Similar issue can be encountered with error pages that are CGI or PHP scripts (running as CGIs). With some web server configuration a PHP script set as error document may not work properly on IE, unless you send a HTTP 200 response to the browser. (strange issue, but it is happening). Please, note that the issue is only with Internet Explorer. The pages are working fine with FireFox, Netscape and other browsers.

So, now let’s have an example with some more error codes:

ErrorDocument 500 /internal_error.html
ErrorDocument 401 /authorization_required.html
ErrorDocument 403 /forbidden.html

As you can see from the example the ErrorDocument uses a simple syntax:

ErrorDocument  <error_code>   <path_to_file>

Where <error_code> should be replaced with the HTTP error you should assign a custom error page and the <path_to_file> should be replaced with the path to your own custom error page.
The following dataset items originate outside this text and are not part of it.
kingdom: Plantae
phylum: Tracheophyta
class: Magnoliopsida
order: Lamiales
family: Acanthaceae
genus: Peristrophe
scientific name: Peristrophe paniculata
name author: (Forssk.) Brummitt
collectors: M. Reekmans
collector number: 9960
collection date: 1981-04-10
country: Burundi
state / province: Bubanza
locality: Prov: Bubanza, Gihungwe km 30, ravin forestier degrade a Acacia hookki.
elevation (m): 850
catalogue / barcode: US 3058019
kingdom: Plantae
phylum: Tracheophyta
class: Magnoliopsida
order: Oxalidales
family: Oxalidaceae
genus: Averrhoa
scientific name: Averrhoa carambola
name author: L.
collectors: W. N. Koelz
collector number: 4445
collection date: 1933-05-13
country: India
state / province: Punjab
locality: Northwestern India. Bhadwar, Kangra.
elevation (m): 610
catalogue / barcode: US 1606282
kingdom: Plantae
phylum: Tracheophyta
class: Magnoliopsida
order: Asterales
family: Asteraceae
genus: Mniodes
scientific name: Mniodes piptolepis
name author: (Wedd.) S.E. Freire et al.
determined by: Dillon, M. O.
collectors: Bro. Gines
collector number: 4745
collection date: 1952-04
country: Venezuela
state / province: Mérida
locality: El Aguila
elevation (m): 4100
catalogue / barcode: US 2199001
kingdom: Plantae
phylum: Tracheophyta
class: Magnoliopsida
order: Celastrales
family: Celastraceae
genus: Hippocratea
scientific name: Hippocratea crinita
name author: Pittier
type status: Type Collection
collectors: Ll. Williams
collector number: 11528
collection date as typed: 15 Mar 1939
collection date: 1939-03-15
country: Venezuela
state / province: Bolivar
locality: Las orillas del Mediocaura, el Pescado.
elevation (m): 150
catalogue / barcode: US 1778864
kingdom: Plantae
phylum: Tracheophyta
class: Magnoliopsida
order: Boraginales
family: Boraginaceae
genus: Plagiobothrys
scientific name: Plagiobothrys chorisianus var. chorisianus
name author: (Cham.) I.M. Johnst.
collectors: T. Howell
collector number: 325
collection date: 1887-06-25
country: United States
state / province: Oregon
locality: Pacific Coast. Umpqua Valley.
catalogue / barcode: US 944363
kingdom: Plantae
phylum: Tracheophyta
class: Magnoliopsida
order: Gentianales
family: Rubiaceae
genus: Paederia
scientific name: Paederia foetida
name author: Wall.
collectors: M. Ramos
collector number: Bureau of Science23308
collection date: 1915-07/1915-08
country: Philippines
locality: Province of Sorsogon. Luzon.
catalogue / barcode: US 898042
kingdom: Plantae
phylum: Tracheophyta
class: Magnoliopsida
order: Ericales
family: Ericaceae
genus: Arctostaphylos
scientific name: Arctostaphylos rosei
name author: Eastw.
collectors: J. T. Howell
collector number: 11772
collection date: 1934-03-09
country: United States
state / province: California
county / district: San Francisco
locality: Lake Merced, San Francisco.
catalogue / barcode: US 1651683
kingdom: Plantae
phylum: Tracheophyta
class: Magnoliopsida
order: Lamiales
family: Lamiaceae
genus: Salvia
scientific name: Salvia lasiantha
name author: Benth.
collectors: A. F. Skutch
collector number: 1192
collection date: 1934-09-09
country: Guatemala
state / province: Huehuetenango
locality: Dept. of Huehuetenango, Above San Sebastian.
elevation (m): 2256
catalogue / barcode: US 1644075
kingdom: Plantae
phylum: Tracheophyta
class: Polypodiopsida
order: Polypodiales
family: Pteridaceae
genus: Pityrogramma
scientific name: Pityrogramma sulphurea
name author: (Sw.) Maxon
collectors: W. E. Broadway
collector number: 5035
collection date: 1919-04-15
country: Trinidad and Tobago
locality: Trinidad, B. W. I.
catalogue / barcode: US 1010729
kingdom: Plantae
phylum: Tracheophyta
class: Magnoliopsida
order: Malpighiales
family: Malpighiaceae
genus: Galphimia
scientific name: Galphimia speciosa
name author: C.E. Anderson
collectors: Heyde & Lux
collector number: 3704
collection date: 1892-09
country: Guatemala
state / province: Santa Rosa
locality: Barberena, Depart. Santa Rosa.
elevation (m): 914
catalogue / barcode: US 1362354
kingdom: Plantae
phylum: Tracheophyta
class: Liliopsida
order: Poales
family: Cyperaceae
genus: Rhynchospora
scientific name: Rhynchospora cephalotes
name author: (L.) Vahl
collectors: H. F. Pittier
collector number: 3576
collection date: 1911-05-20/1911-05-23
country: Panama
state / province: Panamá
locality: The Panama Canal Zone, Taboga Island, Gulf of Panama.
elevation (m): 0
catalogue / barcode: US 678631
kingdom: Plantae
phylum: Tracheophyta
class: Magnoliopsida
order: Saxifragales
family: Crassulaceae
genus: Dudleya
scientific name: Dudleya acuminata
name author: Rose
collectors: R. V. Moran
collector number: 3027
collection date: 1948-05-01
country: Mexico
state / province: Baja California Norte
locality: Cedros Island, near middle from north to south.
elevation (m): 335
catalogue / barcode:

Here it is list of some common HTTP error codes:

400 Bad Request
The server received a request it cannot handle due to bad syntax for example

401 Unauthorized
Such an error will show up in case a user did not supply a proper login credentials when using the .htaccess based user/pass protection

403 Forbidden
The request page is forbidden. Such an error shows up when you have a Deny from directive

404 Not Found
As the error message says the page that you have requested cannot be found on the server.

410 Gone
The requested page have been removed permanently

500 Internal Server Error
The server encountered an error. Usually such error messages show up with CGI scripts. Also you can get such an error message when you have bad syntax in your .htaccess file.